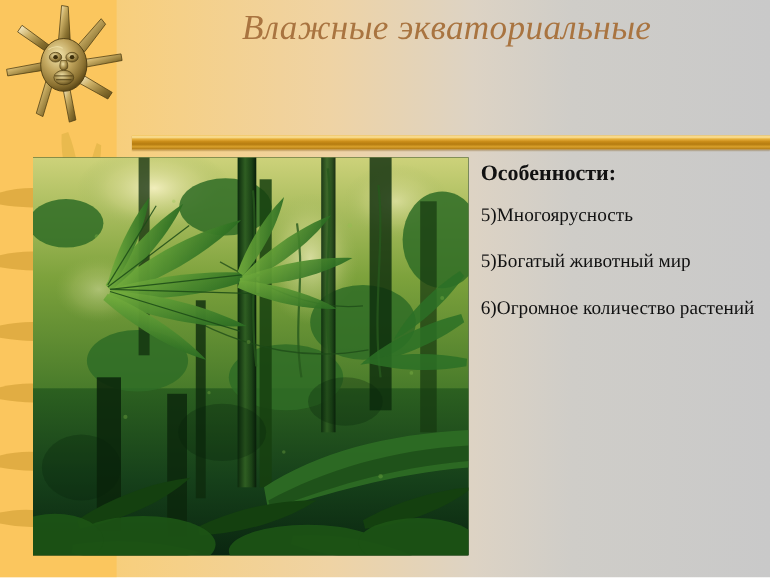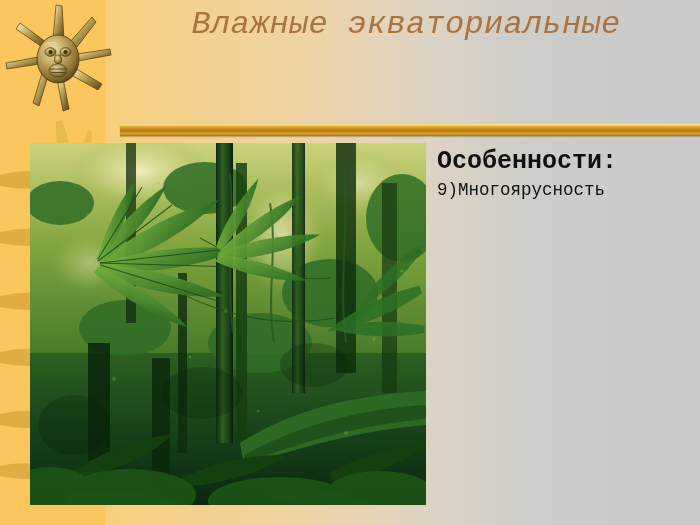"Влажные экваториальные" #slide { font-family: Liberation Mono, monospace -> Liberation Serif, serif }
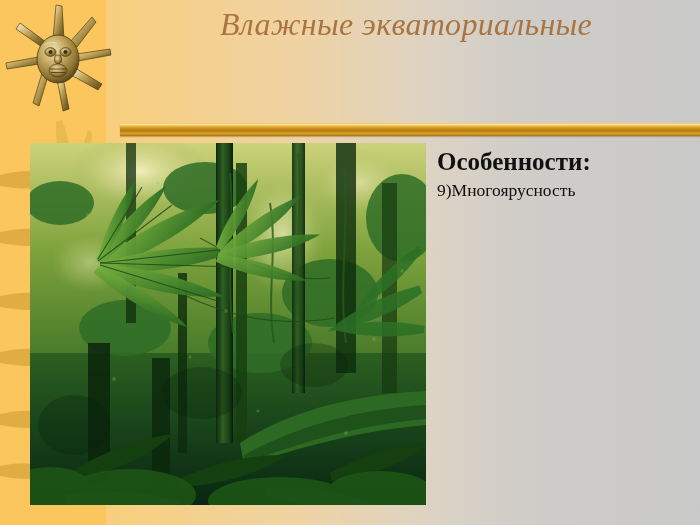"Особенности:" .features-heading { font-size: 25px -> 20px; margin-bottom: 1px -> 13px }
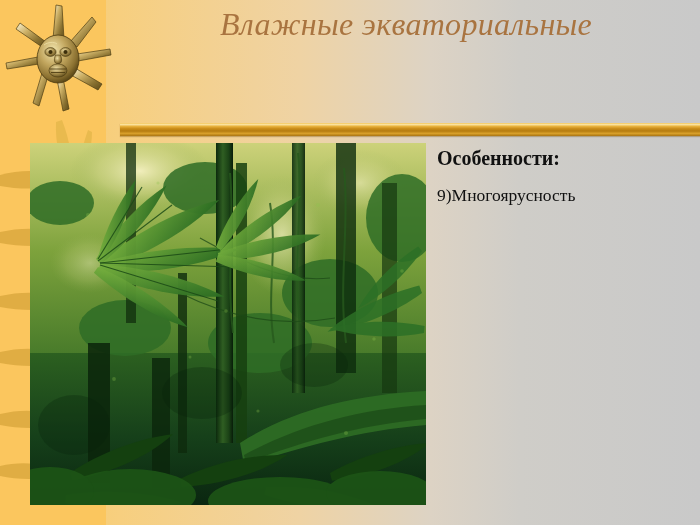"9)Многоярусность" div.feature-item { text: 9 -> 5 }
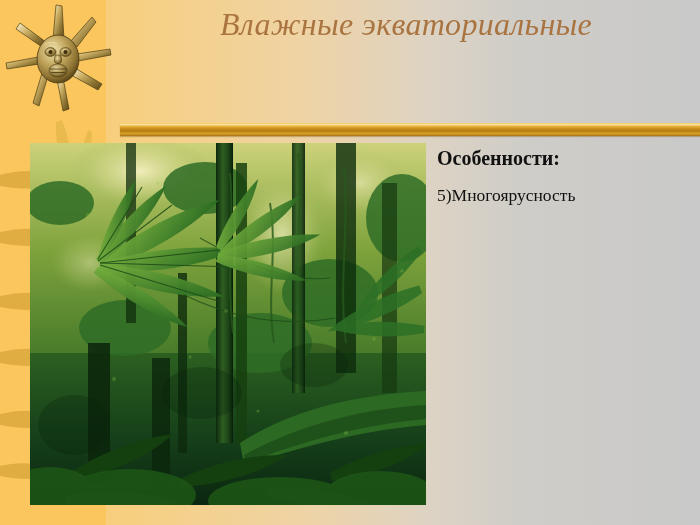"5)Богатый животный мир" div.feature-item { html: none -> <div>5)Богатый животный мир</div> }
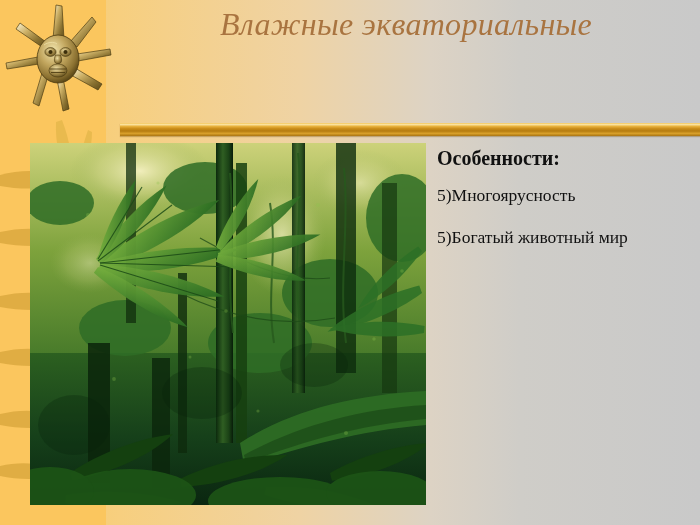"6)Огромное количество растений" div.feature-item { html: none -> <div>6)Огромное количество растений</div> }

> Activity: Pictures stay out; print every other part of the listing above exactly.

> Reply to the exercise:
"Влажные экваториальные" #slide { font-family: Liberation Mono, monospace -> Liberation Serif, serif }
"Особенности:" .features-heading { font-size: 25px -> 20px; margin-bottom: 1px -> 13px }
"9)Многоярусность" div.feature-item { text: 9 -> 5 }
"5)Богатый животный мир" div.feature-item { html: none -> <div>5)Богатый животный мир</div> }
"6)Огромное количество растений" div.feature-item { html: none -> <div>6)Огромное количество растений</div> }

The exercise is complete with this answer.